Rosita Missoni : Et en même temps, je vois la réaction spontanément enthousiaste des élèves des écoles de design qui viennent visiter l’usine dont nous avons gardé l’atelier. Là, quand on travaille la maille, on peut dessiner quelque chose le soir et le voir le lendemain matérialisé en deux morceaux de trois mètres.

C’est quelque chose qui fascine toujours tout le monde, jeunes y compris. Peu d’ateliers de mode ont cette possibilité, notamment dans le domaine du tricot. Avant, l’attente d’un jacquard réalisé ailleurs, en Allemagne par exemple, prenait un mois.

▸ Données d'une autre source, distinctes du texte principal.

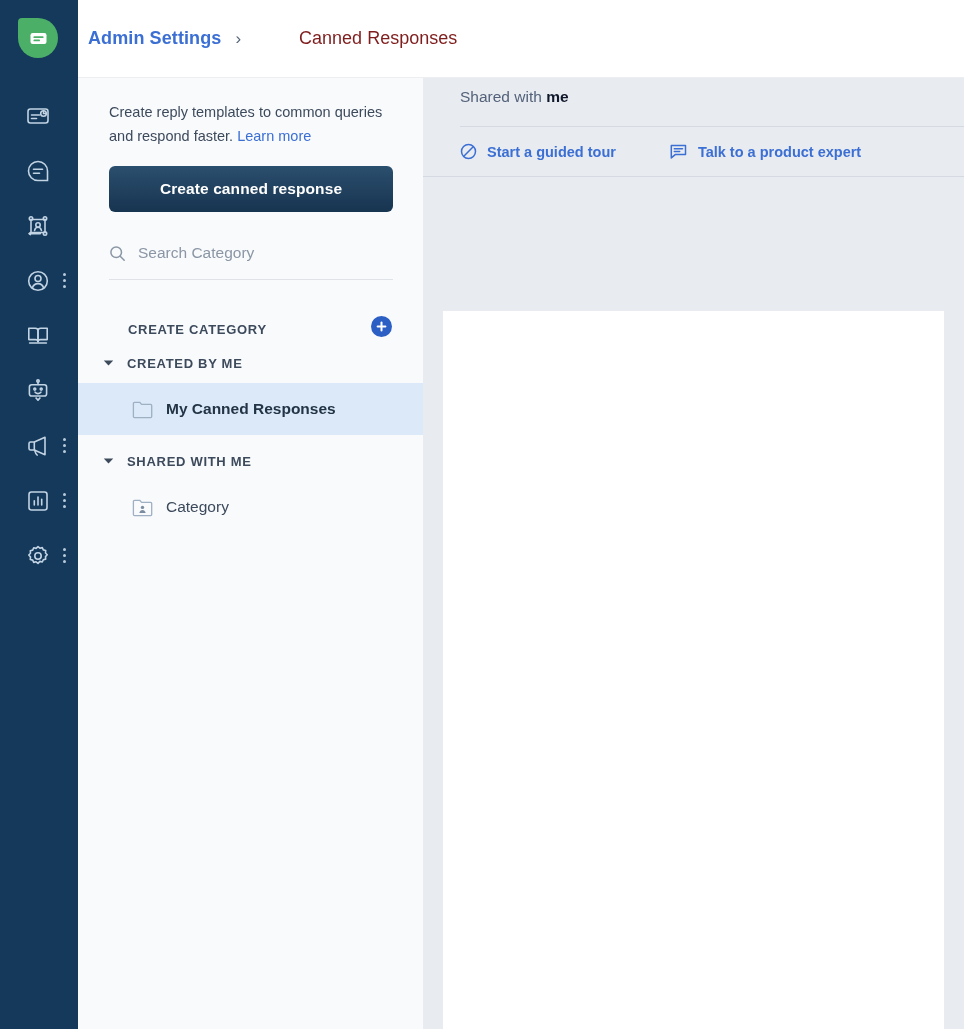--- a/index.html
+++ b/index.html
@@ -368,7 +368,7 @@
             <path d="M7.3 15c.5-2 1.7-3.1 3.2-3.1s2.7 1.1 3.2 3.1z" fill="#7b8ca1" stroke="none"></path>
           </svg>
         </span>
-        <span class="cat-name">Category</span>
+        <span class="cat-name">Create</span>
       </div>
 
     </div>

Aujourd’hui, il est réalisé quasiment tout de suite. Pour qui aime dessiner, voir vivre son croquis à l’instant, c’est fascinant. Les amies de mes petites-filles, qui avaient 25 ou 30 ans, quand elles sont arrivées à l’atelier, adorent l’idée de pouvoir composer un bijou, un chapeau ou un accessoire avec toutes sortes d’éléments à disposition. C’est tout l’intérêt et le charme de l’atelier.

Quand vous et votre mari avez créé Missoni, que vous disait-on ?

Rosita Missoni : Au début, mon père nous regardait un peu sceptique. Dix ans après, il nous a donné raison. Il nous a dit : « Pour faire ce que vous avez fait, il fallait juste vivre comme vous vivez. » Il est vrai que nous savions bien où nous voulions aller. Nous avons élaboré un style qui a fini par faire école.